(07-13-2014 12:01 AM)Efs Wrote: Good luck being a real psychologist without a degree.
Interesting. How would you define a real psychologist?
It's possible to do the equivalent things -- counseling/coaching/consulting -- without traditional credentials.
Quite a few people are questioning the value and benefits of traditional degrees, especially in a world where much of the content and many of the kinds of experiences that college can facilitate, can be obtained elsewhere.
From Harvard Business Review:
The Degree Is Doomed
, by Michael Staton.
"Higher education, however, is in the midst of dramatic, disruptive change. It is, to use the language of innovation theorists and practitioners, being unbundled. (Some more of my thoughts on higher-ed unbundling can be found here.) And with that unbundling, the traditional credential is rapidly losing relevance. The value of paper degrees lies in a common agreement to accept them as a proxy for competence and status, and that agreement is less rock solid than the higher education establishment would like to believe."
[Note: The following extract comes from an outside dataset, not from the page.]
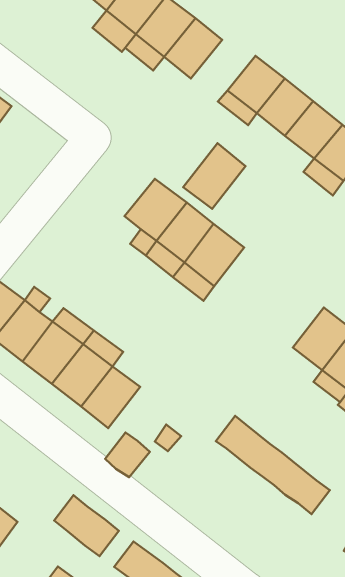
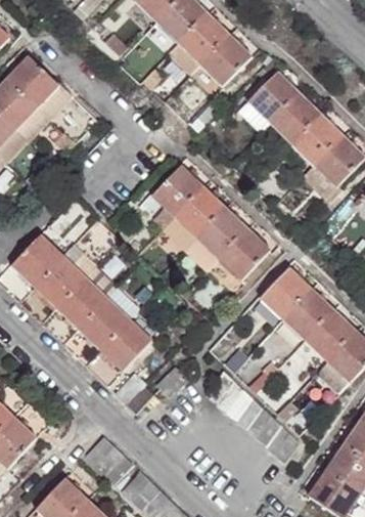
building: [183,143,245,209] -> none
building: none -> [222,231,272,282]
building: none -> [262,268,312,319]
"The value of paper degrees will inevitably decline when employers or other evaluators avail themselves of more efficient and holistic ways for applicants to demonstrate aptitude and skill. Evaluative information like work samples, personal representations, peer and manager reviews, shared content, and scores and badges are creating new signals of aptitude and different types of credentials."
It's been my experience that traditional mental health professionals are often missing large amounts of insight into what people need, and how to most effectively help them -- just as with traditional education.
This seems especially true for the population School Survival appeals to... that is, "school-averse learners" or what Roz Hussin calls "cognitive refugees."
I suppose one thing it all comes down to is whether I could get anyone to pay me as a coach/consultant/counselor -- and that's certainly easier with a traditional credential. But, I've found a lot of people who are doing different forms of this "getting paid to interact with an expert" thing, regardless of, and even despite any formal credentials they might have.
Also, one thing I have in mind is to collaborate with people who [i]do[i] have traditional credentials, as I've already started to somewhat.
The question is, in the end, how to provide real and perceived value to people, by giving them things they want or helping them with problems.
Thoughts on that?
I've been meaning to post a sort of support request in DoA's thread that explains a bit about my story so far, and my frustration with figuring out next steps and both being discounted for not being a "professional," but also accused of things like over-thinking, paying too much attention to things, or even taking too many people's perspectives into account.
That's how my mind works, that's what I enjoy doing, and I very much want to find a path in life where I can earn a living doing that in productive ways.
I get "good luck" a lot, but maybe the better response is, what's it going to take?